### Work task
Please restate word for word the lines of the entries below from the one with "ة بناء حياتهن." to the one with "Полезные ссылки", inclusive, and leave out every picture.

(Stored dataset items)
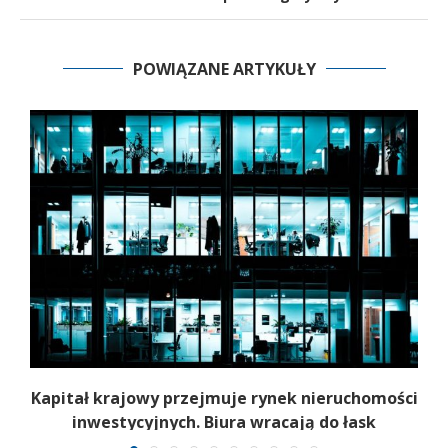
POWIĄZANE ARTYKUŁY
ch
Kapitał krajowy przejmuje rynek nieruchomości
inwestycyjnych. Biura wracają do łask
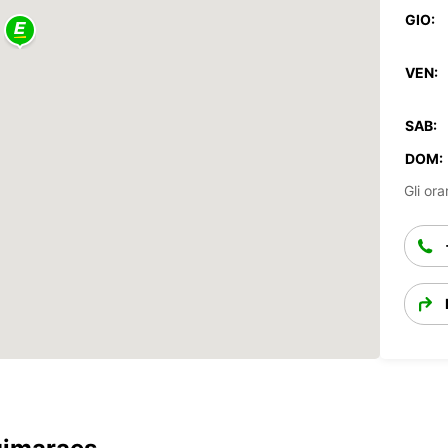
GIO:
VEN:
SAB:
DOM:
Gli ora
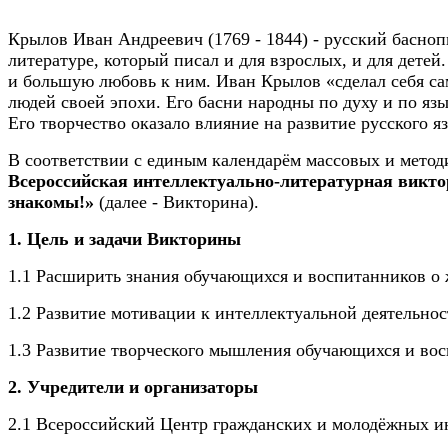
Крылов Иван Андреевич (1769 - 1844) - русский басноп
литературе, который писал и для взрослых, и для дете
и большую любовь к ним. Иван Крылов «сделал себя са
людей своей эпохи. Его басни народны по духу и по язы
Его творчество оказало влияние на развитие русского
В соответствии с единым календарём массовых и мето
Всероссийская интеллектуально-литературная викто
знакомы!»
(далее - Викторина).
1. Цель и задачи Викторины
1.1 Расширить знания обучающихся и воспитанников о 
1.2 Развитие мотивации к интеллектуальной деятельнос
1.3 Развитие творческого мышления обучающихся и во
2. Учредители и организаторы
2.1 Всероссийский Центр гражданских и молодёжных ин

---

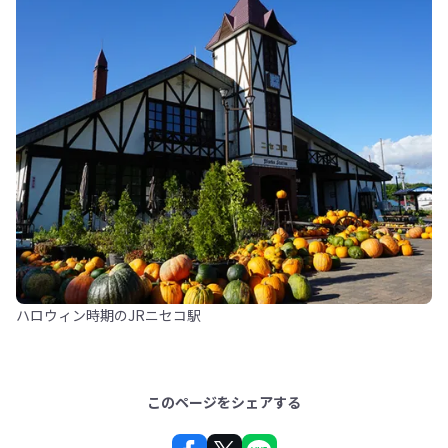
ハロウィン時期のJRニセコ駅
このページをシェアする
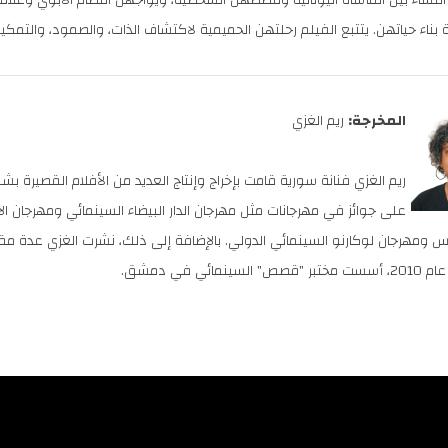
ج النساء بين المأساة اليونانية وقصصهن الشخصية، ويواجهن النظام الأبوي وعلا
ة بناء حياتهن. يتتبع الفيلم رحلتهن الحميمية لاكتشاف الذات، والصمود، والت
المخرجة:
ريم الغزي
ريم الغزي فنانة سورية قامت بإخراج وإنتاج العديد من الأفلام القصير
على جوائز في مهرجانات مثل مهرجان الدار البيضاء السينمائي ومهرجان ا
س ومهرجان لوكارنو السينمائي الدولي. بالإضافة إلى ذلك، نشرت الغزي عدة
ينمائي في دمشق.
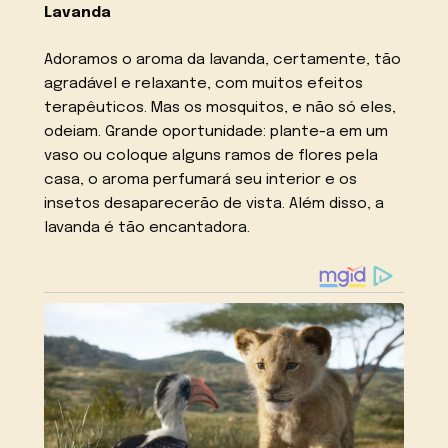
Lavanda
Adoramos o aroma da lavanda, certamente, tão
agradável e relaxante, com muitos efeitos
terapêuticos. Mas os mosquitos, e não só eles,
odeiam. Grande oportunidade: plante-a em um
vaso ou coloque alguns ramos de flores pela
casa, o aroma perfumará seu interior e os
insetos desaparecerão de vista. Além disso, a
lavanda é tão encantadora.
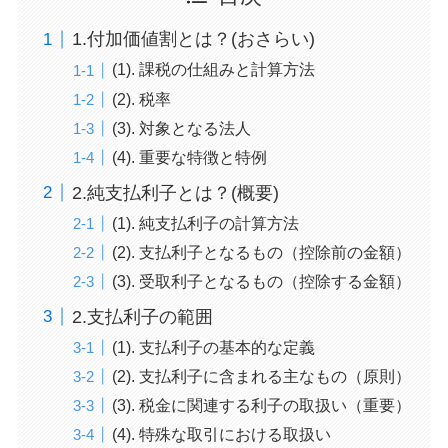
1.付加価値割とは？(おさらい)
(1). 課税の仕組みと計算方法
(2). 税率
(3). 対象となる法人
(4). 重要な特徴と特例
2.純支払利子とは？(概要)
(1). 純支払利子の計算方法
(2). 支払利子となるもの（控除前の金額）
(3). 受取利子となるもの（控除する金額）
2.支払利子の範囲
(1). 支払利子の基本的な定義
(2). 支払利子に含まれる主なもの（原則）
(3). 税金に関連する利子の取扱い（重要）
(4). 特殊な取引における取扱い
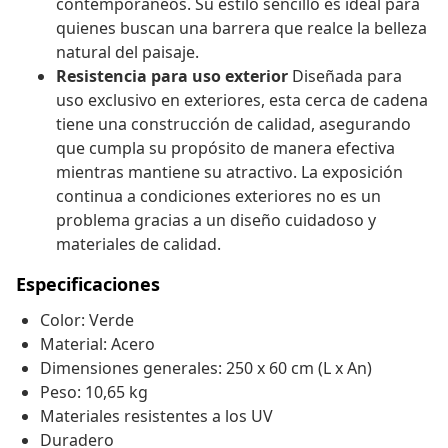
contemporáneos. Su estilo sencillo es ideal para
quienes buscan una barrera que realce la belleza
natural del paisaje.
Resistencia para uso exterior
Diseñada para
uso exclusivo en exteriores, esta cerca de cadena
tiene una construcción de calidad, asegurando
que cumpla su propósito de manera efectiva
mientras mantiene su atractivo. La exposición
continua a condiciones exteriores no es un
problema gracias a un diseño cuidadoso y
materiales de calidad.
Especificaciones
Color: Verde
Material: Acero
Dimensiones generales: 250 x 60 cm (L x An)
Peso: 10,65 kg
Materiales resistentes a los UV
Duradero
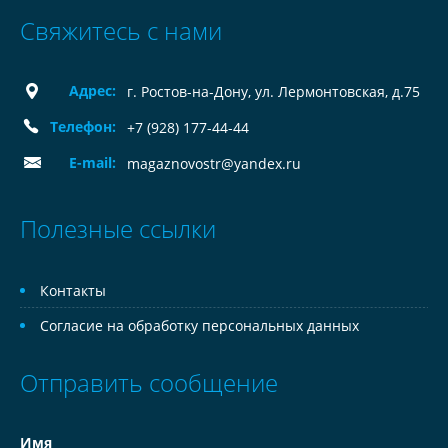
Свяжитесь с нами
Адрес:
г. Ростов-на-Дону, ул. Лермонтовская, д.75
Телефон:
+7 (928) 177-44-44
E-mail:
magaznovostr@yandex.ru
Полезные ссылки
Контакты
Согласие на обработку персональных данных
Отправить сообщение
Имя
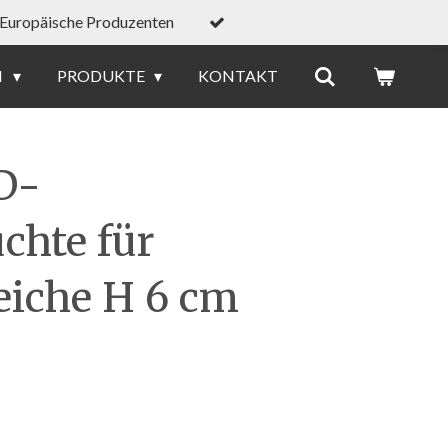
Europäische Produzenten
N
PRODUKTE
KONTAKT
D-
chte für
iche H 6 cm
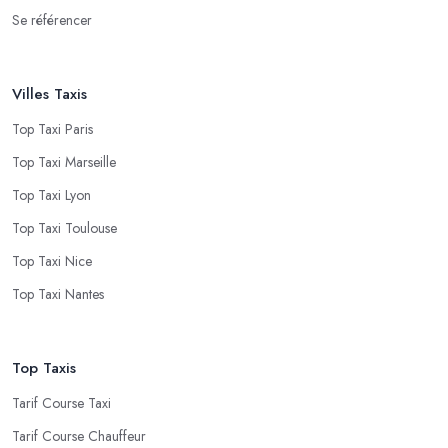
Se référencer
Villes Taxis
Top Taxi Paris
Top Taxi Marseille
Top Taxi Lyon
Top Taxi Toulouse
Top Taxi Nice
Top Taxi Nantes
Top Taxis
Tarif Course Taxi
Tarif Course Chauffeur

==

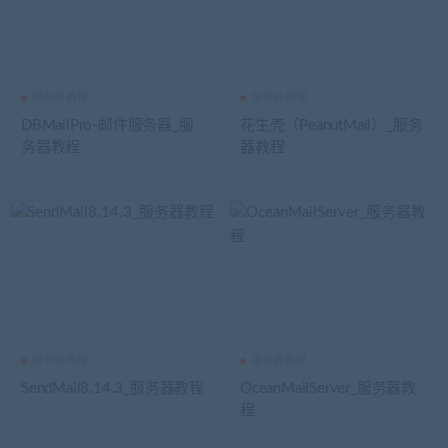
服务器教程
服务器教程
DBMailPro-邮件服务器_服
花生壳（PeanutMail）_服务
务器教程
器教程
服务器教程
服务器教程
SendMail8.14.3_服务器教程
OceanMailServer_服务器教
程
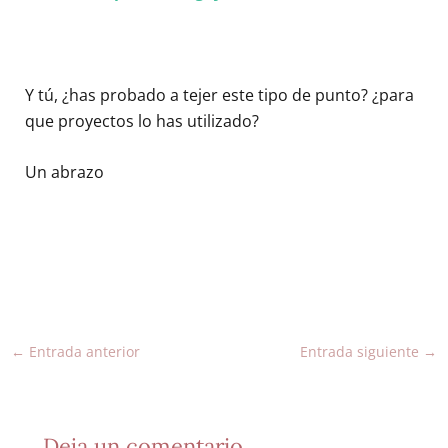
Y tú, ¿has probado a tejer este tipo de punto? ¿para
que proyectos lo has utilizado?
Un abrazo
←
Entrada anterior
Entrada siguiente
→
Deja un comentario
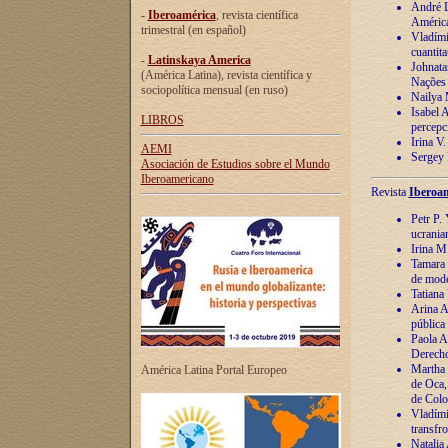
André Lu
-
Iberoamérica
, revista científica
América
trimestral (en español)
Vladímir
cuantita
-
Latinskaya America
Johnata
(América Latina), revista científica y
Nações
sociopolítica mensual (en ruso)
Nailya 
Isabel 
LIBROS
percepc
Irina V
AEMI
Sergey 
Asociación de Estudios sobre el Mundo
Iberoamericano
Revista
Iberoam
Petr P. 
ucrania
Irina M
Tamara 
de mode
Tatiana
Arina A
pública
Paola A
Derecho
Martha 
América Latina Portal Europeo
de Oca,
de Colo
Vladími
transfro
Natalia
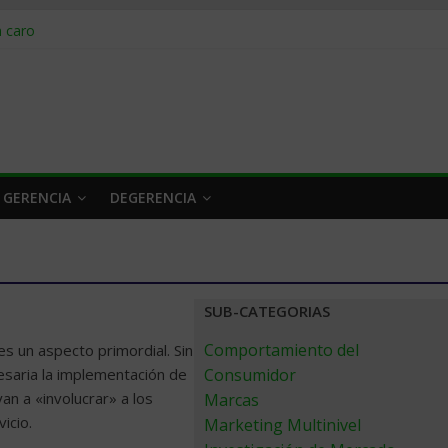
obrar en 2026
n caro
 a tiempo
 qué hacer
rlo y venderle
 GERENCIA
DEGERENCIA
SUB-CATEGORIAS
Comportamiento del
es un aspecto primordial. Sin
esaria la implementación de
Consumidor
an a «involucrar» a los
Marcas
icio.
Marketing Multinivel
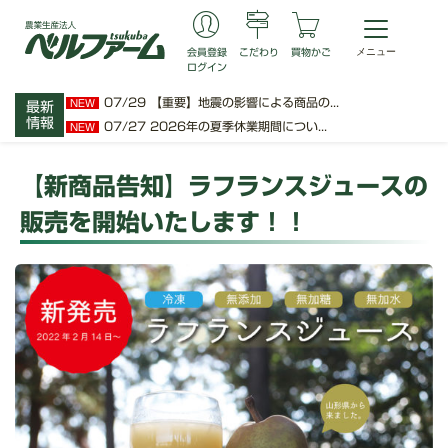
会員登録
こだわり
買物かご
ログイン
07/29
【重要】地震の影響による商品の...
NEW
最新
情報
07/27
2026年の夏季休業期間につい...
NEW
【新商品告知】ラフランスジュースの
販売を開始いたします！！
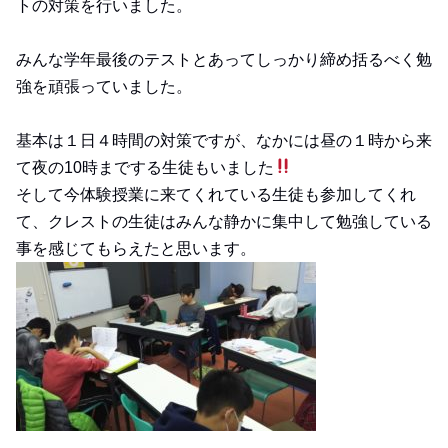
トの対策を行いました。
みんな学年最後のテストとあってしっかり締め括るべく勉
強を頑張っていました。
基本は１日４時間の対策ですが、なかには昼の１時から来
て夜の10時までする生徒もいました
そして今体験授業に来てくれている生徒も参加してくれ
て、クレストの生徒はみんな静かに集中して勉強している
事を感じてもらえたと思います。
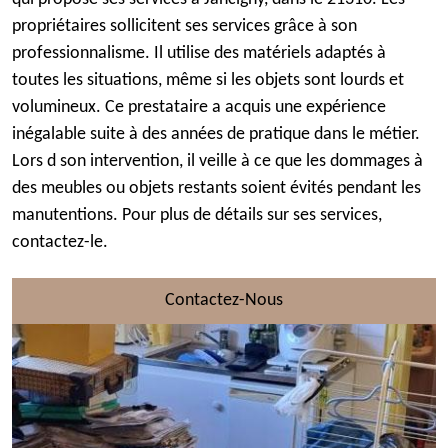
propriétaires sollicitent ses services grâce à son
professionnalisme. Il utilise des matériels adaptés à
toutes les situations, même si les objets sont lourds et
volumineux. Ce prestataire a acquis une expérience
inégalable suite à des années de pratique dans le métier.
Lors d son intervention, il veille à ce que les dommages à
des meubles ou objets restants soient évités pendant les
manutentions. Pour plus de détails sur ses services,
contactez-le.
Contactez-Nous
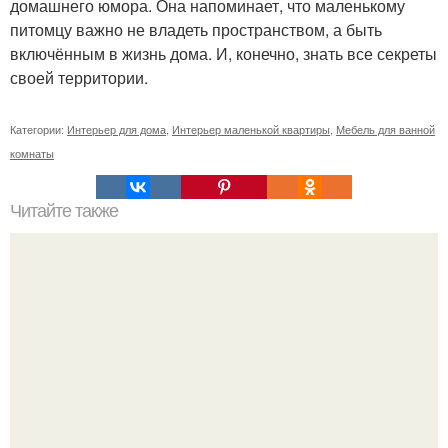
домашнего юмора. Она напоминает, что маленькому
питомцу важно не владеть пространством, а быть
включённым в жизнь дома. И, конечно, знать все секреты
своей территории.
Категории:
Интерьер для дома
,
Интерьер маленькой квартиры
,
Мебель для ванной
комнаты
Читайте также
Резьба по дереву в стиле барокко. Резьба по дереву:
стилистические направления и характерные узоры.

### Answer to the exercise
ة بناء حياتهن. يتتبع الفيلم رحلتهن الحميمية لاكتشاف الذات، والصمود، والت
المخرجة:
ريم الغزي
ريم الغزي فنانة سورية قامت بإخراج وإنتاج العديد من الأفلام القصير
على جوائز في مهرجانات مثل مهرجان الدار البيضاء السينمائي ومهرجان ا
س ومهرجان لوكارنو السينمائي الدولي. بالإضافة إلى ذلك، نشرت الغزي عدة
ينمائي في دمشق.
Lavanda
Adoramos o aroma da lavanda, certamente, tão
agradável e relaxante, com muitos efeitos
terapêuticos. Mas os mosquitos, e não só eles,
odeiam. Grande oportunidade: plante-a em um
vaso ou coloque alguns ramos de flores pela
casa, o aroma perfumará seu interior e os
insetos desaparecerão de vista. Além disso, a
lavanda é tão encantadora.
1.付加価値割とは？(おさらい)
(1). 課税の仕組みと計算方法
(2). 税率
(3). 対象となる法人
(4). 重要な特徴と特例
2.純支払利子とは？(概要)
(1). 純支払利子の計算方法
(2). 支払利子となるもの（控除前の金額）
(3). 受取利子となるもの（控除する金額）
2.支払利子の範囲
(1). 支払利子の基本的な定義
(2). 支払利子に含まれる主なもの（原則）
(3). 税金に関連する利子の取扱い（重要）
(4). 特殊な取引における取扱い
contemporáneos. Su estilo sencillo es ideal para
quienes buscan una barrera que realce la belleza
natural del paisaje.
Resistencia para uso exterior
Diseñada para
uso exclusivo en exteriores, esta cerca de cadena
tiene una construcción de calidad, asegurando
que cumpla su propósito de manera efectiva
mientras mantiene su atractivo. La exposición
continua a condiciones exteriores no es un
problema gracias a un diseño cuidadoso y
materiales de calidad.
Especificaciones
Color: Verde
Material: Acero
Dimensiones generales: 250 x 60 cm (L x An)
Peso: 10,65 kg
Materiales resistentes a los UV
Duradero
Свяжитесь с нами
Адрес:
г. Ростов-на-Дону, ул. Лермонтовская, д.75
Телефон:
+7 (928) 177-44-44
E-mail:
magaznovostr@yandex.ru
Полезные ссылки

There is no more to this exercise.